──────── 学習本文

ジョナサン:歳を重ねるにつれ、自分のやっていることに自信が持てるようになりましたし、フォーカスしたいところがより明確に見えてきました。ブランドがこれだけ大きくなるとリソースもかなり豊かになるので、自分がかなえたかった夢を実現できるようになってきたと思います。
―具体的にはどんな夢がかなえられましたか?
ジョナサン:今こうして東京のお店に立っていることでしょうか。東京は私の大好きな街の一つなんです。東京のファッションはベストだと思いますし、日本の方はファッションやクリエイティビティへの理解が深いと感じます。ブランドを理解してもらうには長い時間が掛かるものですが、日本では設立当時から人々がJW アンダーソンというブランドを理解し、支持してくれました。
―近年のコレクションでシルエットやフォルムに注力している理由は?
ジョナサン:今、私がこだわっているのがオフ・シルエット(体から離れたゆったりとしたシルエット)、新しいシルエットに対するアイデアなんです。ファッションはこれまでもシルエットによって変化してきました。なのでフォーカスしていきたいのです。
―服の生産背景についてはどういった考えをお持ちですか?
ジョナサン:JW アンダーソンでもロエベでも、クラフトというのは常に私がこだわる大きなポイントです。イングランドでもほかの国々でも、素晴らしい服を作る人材を確保するように努めています。特にJW アンダーソンはハンドニッティングを多く取り入れており、それがブランドの基礎、DNAになっていますね。例えばハリー・スタイルズ(Harry Styles)が着用したニットカーディガンもクラフトマンシップあってのもので、アイコニックなアイテムとなりました。
―ブランドの店舗にはどのような機能や付加価値を求めていますか?
ジョナサン:店舗はとても重要です。パンデミック以降、人々は実際に触って手に取れることの重要性に気付いたと思います。それにストア自体が、ブランドの哲学や私の頭の中にあるアイデアを示す物理的な空間となるんですね。私の最初の仕事はショーウィンドーを作ることでした。だからどんなオブジェやファッションを置いて世界観を作るかというのはとても大事なんです。

────────────────
──────── 提供資料

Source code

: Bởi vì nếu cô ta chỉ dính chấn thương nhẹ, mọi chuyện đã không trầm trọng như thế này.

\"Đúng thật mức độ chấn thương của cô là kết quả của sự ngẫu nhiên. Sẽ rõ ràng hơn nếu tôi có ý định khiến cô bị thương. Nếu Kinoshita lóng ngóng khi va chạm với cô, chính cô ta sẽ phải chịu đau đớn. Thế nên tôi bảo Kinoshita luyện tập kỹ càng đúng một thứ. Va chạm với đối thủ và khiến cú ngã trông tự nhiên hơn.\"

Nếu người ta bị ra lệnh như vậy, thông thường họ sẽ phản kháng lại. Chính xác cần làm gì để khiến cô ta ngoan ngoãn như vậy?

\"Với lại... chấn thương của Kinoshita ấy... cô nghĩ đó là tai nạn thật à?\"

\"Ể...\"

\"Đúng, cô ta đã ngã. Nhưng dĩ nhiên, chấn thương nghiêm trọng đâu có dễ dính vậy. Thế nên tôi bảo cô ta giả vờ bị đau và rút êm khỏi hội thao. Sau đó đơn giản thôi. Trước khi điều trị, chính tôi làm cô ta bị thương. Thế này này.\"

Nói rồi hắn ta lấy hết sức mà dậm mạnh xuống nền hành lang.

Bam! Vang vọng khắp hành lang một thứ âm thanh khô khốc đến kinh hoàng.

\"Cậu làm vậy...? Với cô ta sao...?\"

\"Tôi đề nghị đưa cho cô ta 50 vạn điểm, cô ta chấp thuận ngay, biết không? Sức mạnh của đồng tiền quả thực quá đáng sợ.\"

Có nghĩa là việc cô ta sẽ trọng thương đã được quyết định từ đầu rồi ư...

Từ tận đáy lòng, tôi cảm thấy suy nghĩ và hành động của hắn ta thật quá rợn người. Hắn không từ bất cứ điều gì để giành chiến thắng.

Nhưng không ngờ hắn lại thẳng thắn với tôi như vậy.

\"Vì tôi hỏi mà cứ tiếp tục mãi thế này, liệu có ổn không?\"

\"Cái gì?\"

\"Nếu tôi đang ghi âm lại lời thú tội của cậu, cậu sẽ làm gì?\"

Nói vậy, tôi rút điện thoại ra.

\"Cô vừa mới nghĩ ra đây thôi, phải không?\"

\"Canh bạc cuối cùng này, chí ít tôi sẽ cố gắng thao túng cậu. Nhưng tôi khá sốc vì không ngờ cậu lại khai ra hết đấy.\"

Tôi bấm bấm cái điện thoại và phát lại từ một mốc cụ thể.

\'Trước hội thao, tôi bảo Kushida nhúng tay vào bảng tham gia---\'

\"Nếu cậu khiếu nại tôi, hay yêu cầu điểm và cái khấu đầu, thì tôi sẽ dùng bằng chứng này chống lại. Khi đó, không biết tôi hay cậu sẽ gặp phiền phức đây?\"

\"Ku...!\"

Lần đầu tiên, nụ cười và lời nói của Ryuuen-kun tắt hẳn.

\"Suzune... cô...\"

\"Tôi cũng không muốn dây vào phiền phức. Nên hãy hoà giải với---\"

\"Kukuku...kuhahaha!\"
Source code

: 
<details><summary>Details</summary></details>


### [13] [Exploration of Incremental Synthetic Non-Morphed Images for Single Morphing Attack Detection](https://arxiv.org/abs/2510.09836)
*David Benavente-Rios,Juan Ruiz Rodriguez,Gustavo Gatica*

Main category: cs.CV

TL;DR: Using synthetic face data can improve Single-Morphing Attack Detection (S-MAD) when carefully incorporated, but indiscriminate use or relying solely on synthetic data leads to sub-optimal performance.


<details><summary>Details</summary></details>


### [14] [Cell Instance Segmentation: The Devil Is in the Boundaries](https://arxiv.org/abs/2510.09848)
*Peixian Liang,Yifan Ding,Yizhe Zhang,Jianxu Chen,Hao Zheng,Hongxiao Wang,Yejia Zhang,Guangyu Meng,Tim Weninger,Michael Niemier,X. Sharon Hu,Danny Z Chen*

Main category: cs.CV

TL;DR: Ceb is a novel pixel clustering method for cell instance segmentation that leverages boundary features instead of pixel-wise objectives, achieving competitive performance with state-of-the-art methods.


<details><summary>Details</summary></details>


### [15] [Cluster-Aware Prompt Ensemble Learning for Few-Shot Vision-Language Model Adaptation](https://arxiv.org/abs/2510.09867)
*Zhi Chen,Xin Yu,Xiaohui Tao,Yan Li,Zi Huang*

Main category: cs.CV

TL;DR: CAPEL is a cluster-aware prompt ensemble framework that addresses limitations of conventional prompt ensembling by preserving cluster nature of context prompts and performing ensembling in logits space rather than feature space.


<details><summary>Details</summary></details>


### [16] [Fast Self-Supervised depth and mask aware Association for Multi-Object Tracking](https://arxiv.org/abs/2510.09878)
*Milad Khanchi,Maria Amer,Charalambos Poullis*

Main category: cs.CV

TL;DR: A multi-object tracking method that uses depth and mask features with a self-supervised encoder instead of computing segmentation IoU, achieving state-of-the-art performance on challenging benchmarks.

────────────────

## 課題のねらい
インタビューの本文のうち、「ジョナサン:歳を重ねるにつれ」から始まり「理解し、支持してくれました。」で終わる部分を、一字一句違えずに書き写しなさい。

## 本課題の解答
ジョナサン:歳を重ねるにつれ、自分のやっていることに自信が持てるようになりましたし、フォーカスしたいところがより明確に見えてきました。ブランドがこれだけ大きくなるとリソースもかなり豊かになるので、自分がかなえたかった夢を実現できるようになってきたと思います。
―具体的にはどんな夢がかなえられましたか?
ジョナサン:今こうして東京のお店に立っていることでしょうか。東京は私の大好きな街の一つなんです。東京のファッションはベストだと思いますし、日本の方はファッションやクリエイティビティへの理解が深いと感じます。ブランドを理解してもらうには長い時間が掛かるものですが、日本では設立当時から人々がJW アンダーソンというブランドを理解し、支持してくれました。